Laparoscopy appears to be possible after laparotomy, although the presence of severe adhesions or dense scar tissue are contraindications. However, the potential need to convert a laparoscopic procedure to an open procedure in this group of patients is increased.
Laparoscopically assisted colectomy in obese patients can present several technical challenges such as abdominal access and port insertion, but results from several studies suggest that it can be accomplished safely for many colorectal diseases. (86,87)
Advanced age by itself does not preclude laparoscopy; 2 studies reported significantly less morbidity after laparoscopic colectomy than open colectomy in older patients (88,89) and complication and conversion rates are similar in older and younger patients. (83)
Other Outcomes Measured in Clinical Trials
Several studies have compared quality-of-life outcomes in patients randomized to either laparoscopic or open colectomy.

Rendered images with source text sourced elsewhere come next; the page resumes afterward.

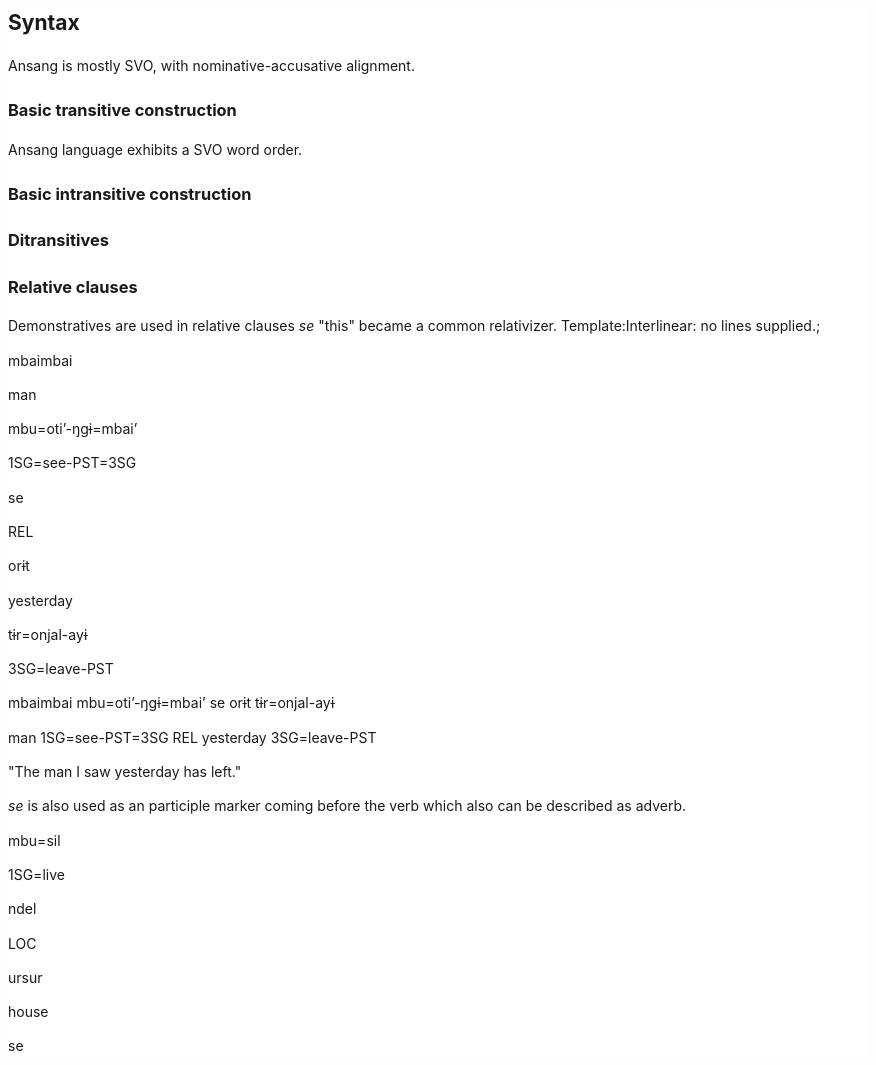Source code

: 
## Syntax

Ansang is mostly SVO, with nominative-accusative alignment.

### Basic transitive construction

Ansang language exhibits a SVO word order.

### Basic intransitive construction

### Ditransitives

### Relative clauses

Demonstratives are used in relative clauses _se_ "this" became a common relativizer. Template:Interlinear: no lines supplied.;

mbaimbai

man

mbu=oti’-ŋgɨ=mbai’

1SG=see-PST=3SG

se

REL

orɨt

yesterday

tɨr=onjal-ayɨ

3SG=leave-PST

mbaimbai mbu=oti’-ŋgɨ=mbai’ se orɨt tɨr=onjal-ayɨ

man 1SG=see-PST=3SG REL yesterday 3SG=leave-PST

"The man I saw yesterday has left."

_se_ is also used as an participle marker coming before the verb which also can be described as adverb.

mbu=sil

1SG=live

ndel

LOC

ursur

house

se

Basse et al compared functional recovery in 60 patients with a benign or malignant colorectal condition, randomized to undergo either a laparoscopic or open procedure. (90) Both treatment groups were also prescribed multimodal rehabilitation. In this study, there were no significant differences in functional recovery between the 2 groups. In contrast, Weeks et al and Dunker et al reported small quality-of-life improvements with laparoscopic procedures. (80,91) Dunker and colleagues reported that in the long term, improved cosmesis was probably the most important benefit associated with laparoscopic surgery. (67)

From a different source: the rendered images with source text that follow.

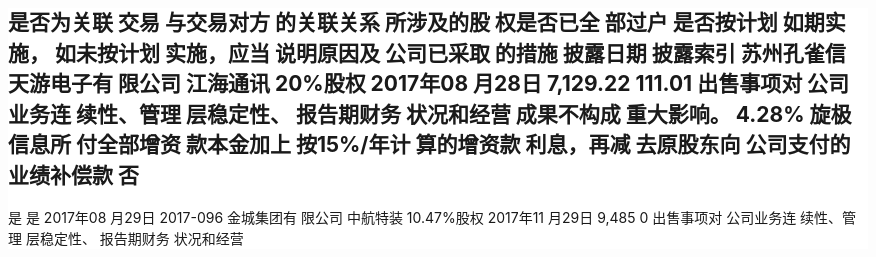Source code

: 是否为关联
交易
与交易对方
的关联关系
所涉及的股
权是否已全
部过户
是否按计划
如期实施，
如未按计划
实施，应当
说明原因及
公司已采取
的措施
披露日期
披露索引
苏州孔雀信
天游电子有
限公司
江海通讯
20%股权
2017年08
月28日
7,129.22
111.01
出售事项对
公司业务连
续性、管理
层稳定性、
报告期财务
状况和经营
成果不构成
重大影响。
4.28%
旋极信息所
付全部增资
款本金加上
按15%/年计
算的增资款
利息，再减
去原股东向
公司支付的
业绩补偿款
否
-
是
是
2017年08
月29日
2017-096
金城集团有
限公司
中航特装
10.47%股权
2017年11
月29日
9,485
0
出售事项对
公司业务连
续性、管理
层稳定性、
报告期财务
状况和经营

Finally, for patients with a malignant colon disease, the most important comparisons relate to recurrence and long-term outcomes. Although some early studies suggested an increased risk of port-site recurrence with laparoscopic compared with open procedures, data from more recent trials found port-side recurrence to be similar between these groups. (66,68,70,71)
Several studies have reported longer-term outcomes; most studies however, are still ongoing. As mentioned previously, recurrence rate, overall survival, and disease free survival were similar between the laparoscopic and open colectomy groups in the COST trial. (79) Results were similar in several other studies. To date, no studies reported significantly decreased survival or increased recurrence rates with laparoscopic compared with open procedures. (66,68,70,71)
Summary
Options are available to patients and referring physicians when surgery is necessary for many common conditions. The choice of treatment should be tailored to a patient's condition and concerns. The outcomes of numerous studies and large trials suggest that MIPs may be a safe alternative to traditional open surgery with benefits to many patients. No MIP is without complications, however, and surgeons who have extensive experience in a particular procedure should be selected for referral. Nevertheless, MIPs appear to result in faster recovery, fewer complications and better cosmesis in general, and offer additional procedure-specific benefits with efficacy and safety that are similar to traditional approaches. More data are needed to determine whether laparoscopic hysterectomy is equivalent to vaginal hysterectomy, and large, randomized, controlled trials are necessary to confirm the benefits of laparoscopic ventral hernia repair compared with open repair.